Task objective
Down to the last line, restate the records below word for word, dropping every image.

Available records
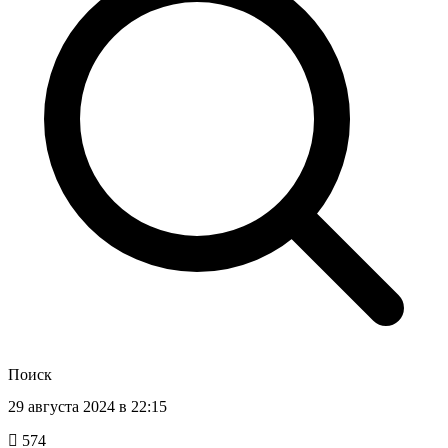
Поиск
29 августа 2024 в 22:15
574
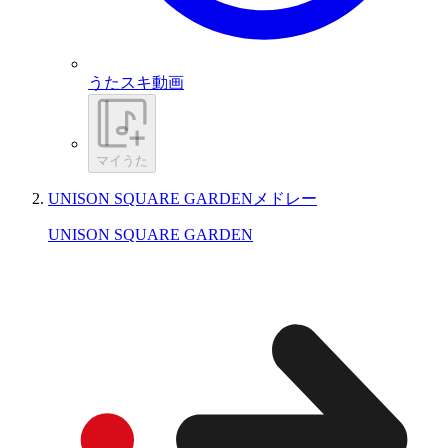
うたスキ動画
マイうた
UNISON SQUARE GARDENメドレー
UNISON SQUARE GARDEN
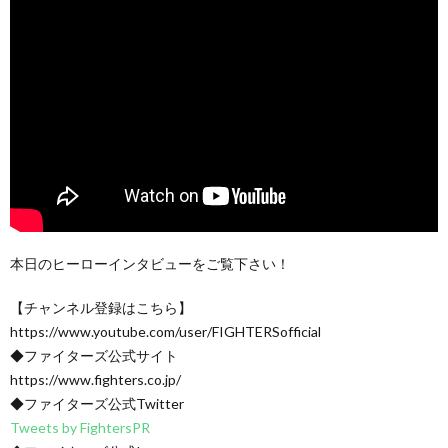
本日のヒーローインタビューをご覧下さい！
【チャンネル登録はこちら】
https://www.youtube.com/user/FIGHTERSofficial
◆ファイターズ公式サイト
https://www.fighters.co.jp/
◆ファイターズ公式Twitter
Tweets by FightersPR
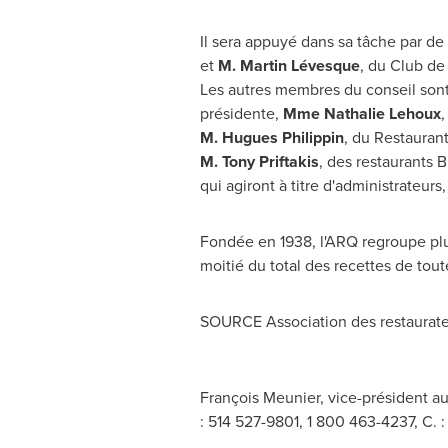
Il sera appuyé dans sa tâche par d
et
M.
Martin Lévesque
, du Club de
Les autres membres du conseil son
présidente,
Mme Nathalie Lehoux
,
M. Hugues Philippin
, du Restauran
M. Tony Priftakis
, des restaurants B
qui agiront à titre d'administrateurs,
Fondée en 1938, l'ARQ regroupe plus
moitié du total des recettes de tout
SOURCE Association des restaurat
François Meunier, vice-président a
: 514 527-9801, 1 800 463-4237, C. 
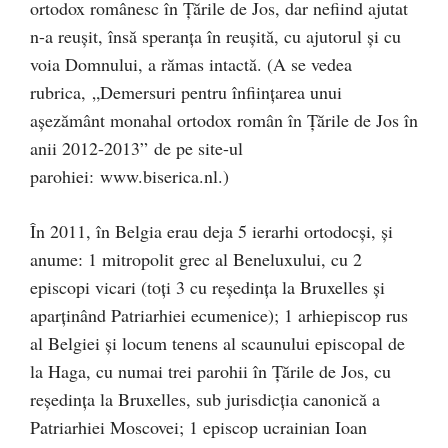
ortodox românesc în Țările de Jos, dar nefiind ajutat
n-a reușit, însă speranța în reușită, cu ajutorul și cu
voia Domnului, a rămas intactă. (A se vedea
rubrica, „Demersuri pentru înființarea unui
așezământ monahal ortodox român în Țările de Jos în
anii 2012-2013” de pe site-ul
parohiei: www.biserica.nl.)
În 2011, în Belgia erau deja 5 ierarhi ortodocși, și
anume: 1 mitropolit grec al Beneluxului, cu 2
episcopi vicari (toți 3 cu reședința la Bruxelles și
aparținând Patriarhiei ecumenice); 1 arhiepiscop rus
al Belgiei și locum tenens al scaunului episcopal de
la Haga, cu numai trei parohii în Țările de Jos, cu
reședința la Bruxelles, sub jurisdicția canonică a
Patriarhiei Moscovei; 1 episcop ucrainian Ioan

The answer
Поиск
29 августа 2024 в 22:15
574
うたスキ動画
マイうた
UNISON SQUARE GARDENメドレー
UNISON SQUARE GARDEN
本日のヒーローインタビューをご覧下さい！
【チャンネル登録はこちら】
https://www.youtube.com/user/FIGHTERSofficial
◆ファイターズ公式サイト
https://www.fighters.co.jp/
◆ファイターズ公式Twitter
Tweets by FightersPR
Il sera appuyé dans sa tâche par d
et
M.
Martin Lévesque
, du Club de
Les autres membres du conseil son
présidente,
Mme Nathalie Lehoux
,
M. Hugues Philippin
, du Restauran
M. Tony Priftakis
, des restaurants B
qui agiront à titre d'administrateurs,
Fondée en 1938, l'ARQ regroupe plus
moitié du total des recettes de tout
SOURCE Association des restaurat
François Meunier, vice-président a
: 514 527-9801, 1 800 463-4237, C. 
ortodox românesc în Țările de Jos, dar nefiind ajutat
n-a reușit, însă speranța în reușită, cu ajutorul și cu
voia Domnului, a rămas intactă. (A se vedea
rubrica, „Demersuri pentru înființarea unui
așezământ monahal ortodox român în Țările de Jos în
anii 2012-2013” de pe site-ul
parohiei: www.biserica.nl.)
În 2011, în Belgia erau deja 5 ierarhi ortodocși, și
anume: 1 mitropolit grec al Beneluxului, cu 2
episcopi vicari (toți 3 cu reședința la Bruxelles și
aparținând Patriarhiei ecumenice); 1 arhiepiscop rus
al Belgiei și locum tenens al scaunului episcopal de
la Haga, cu numai trei parohii în Țările de Jos, cu
reședința la Bruxelles, sub jurisdicția canonică a
Patriarhiei Moscovei; 1 episcop ucrainian Ioan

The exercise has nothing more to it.